Honoré de Balzac (asıl ismi Honore Balssa; 20 Mayıs 1799, Tours - 18 Ağustos 1850), Fransız yazar.
Hayatı
Asıl adı Honore Balssa'dır. Ancak ismini Balzac olarak değiştirmiş ve soyluluk ifade eden De’ öntakısını eklemiştir. Köy kökenli bir ailenin çocuğudur. Babası tüccardır. 6 yıl Vendome'da College des Oratoriens'te öğrenim gördü. Napolyon'un devrilmesinden sonra ailesi Paris'e taşındı. Burada 2 yıl daha okula gitti. 3 yıl bir avukatın yanında çalıştı. Ama küçük yaşlardan beri edebiyata gösterdiği eğilim ağır bastı. Trajedi türünü denediği 1819'da yazılmış "Cromwell" başarı kazanamayınca romana yöneldi. Para kazanmak için tarihsel, mizahi ve gotik romanlar yazdı. Bunları değişik adlarla yazdı. Basımcılık, yayıncılık, hatta dökümcülük yaptı. Başarılı olamayınca tekrar edebiyata döndü. Edebiyat hayatında çok başarılı eserler sundu.
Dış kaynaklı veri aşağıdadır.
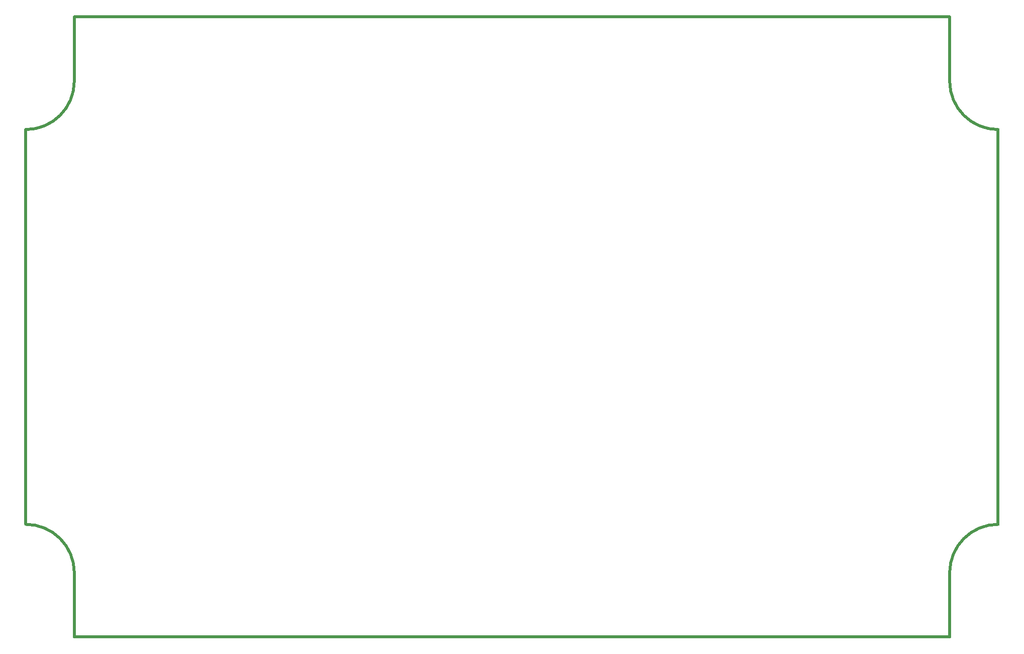
<source format=gbr>
%TF.GenerationSoftware,Altium Limited,Altium Designer,23.6.0 (18)*%
G04 Layer_Color=32768*
%FSLAX43Y43*%
%MOMM*%
%TF.SameCoordinates,02C31AF8-F4BC-48A1-AB84-B672334353EB*%
%TF.FilePolarity,Positive*%
%TF.FileFunction,Other,Outline*%
%TF.Part,Single*%
G01*
G75*
%TA.AperFunction,NonConductor*%
%ADD56C,0.500*%
D56*
X8291Y106156D02*
G03*
X8291Y106156I-3J0D01*
G01*
X167092Y86776D02*
G03*
X167092Y86776I-3J0D01*
G01*
D02*
G03*
X167092Y86776I-3J0D01*
G01*
X8291Y106156D02*
G03*
X8291Y106156I-3J0D01*
G01*
X8291Y-524D02*
G03*
X8291Y-524I-3J0D01*
G01*
X8291D02*
G03*
X8291Y-524I-3J0D01*
G01*
X158760D02*
G03*
X158760Y-524I-3J0D01*
G01*
X167092Y18856D02*
G03*
X167092Y18856I-3J0D01*
G01*
X8288Y10525D02*
G03*
X-44Y18856I-8331J0D01*
G01*
X158757Y95107D02*
G03*
X167088Y86776I8331J0D01*
G01*
X-44D02*
G03*
X8288Y95107I0J8331D01*
G01*
X167088Y18856D02*
G03*
X158757Y10525I0J-8331D01*
G01*
X8288Y-524D02*
X158757D01*
X8288Y106156D02*
X158757D01*
X8288Y-524D02*
Y10525D01*
X158757Y95107D02*
Y106156D01*
X-44Y18856D02*
Y86776D01*
X167088Y18856D02*
Y86776D01*
X8288Y95107D02*
Y106156D01*
X158757Y-524D02*
Y10525D01*
%TF.MD5,4e8854c95facd2449c7a7586a347a76b*%
M02*

</source>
Birçok ülkede sayılan romanları ve kitapları çok büyük ilgi gördü ve tepkileri üstüne topladı. Edebiyatta başarılı olan Balzac hayatının sonuna kadar edebiyatla uğraştı.
Edebiyat kariyeri
1829'da yazdığı "Les Chouans" isimli tarihi roman tanınmasını sağladı. Bu eser Türkçeye (Köylü İsyanı 1974 ve Şuanlar 1977 olarak) çevrildi. 1824-1834 arasında yayıncılarından aldığı parayla bohem bir yaşam sürdü. 1829-1831 arasında yergici gazetelere yazılar yazdı. 1830’lardan sonra bir toplum tarihi yazmak amacıyla, eski ve yeni romanlarını üç bölüm altında toplamaya karar verdi. Örf ve âdet incelemeleri, felsefi incelemeler ve çözümleyici incelemeler. Bu tasarı 1834-1837 arasında 12 cilt olarak gerçekleşti. 1840’ta bu yapıtların hepsine Dante'yi anımsatan bir başlık koydu: "İnsanlık Komedisi". 1842-1848 arasında 17 ciltlik bir baskı yapıldı. 1869-1876 arasında da 24 cilt olarak yayınlandı. Eserlerinde aynı kahramanlara tekrar tekrar yer verme düşüncesini geliştirdi. Bunu gerçekçiliğin baş romanı kabul edilen ve 1834'te yayınlanan "Goriot Baba"da uyguladı. 1836 ve 1837'de İtalya gezisine çıktı. 1828'de Versailles yakınlarında pahalı bir ev yaptırdı. Borç sorunu nedeniyle Passy'de bir eve yerleşti (Bugün Balzac müzesi). Para kazanmak için tiyatroda başarısız denemeler yaptı. Edebiyatçılar Derneği başkanı olarak yazar haklarıyla ilgili girişimlerde bulundu.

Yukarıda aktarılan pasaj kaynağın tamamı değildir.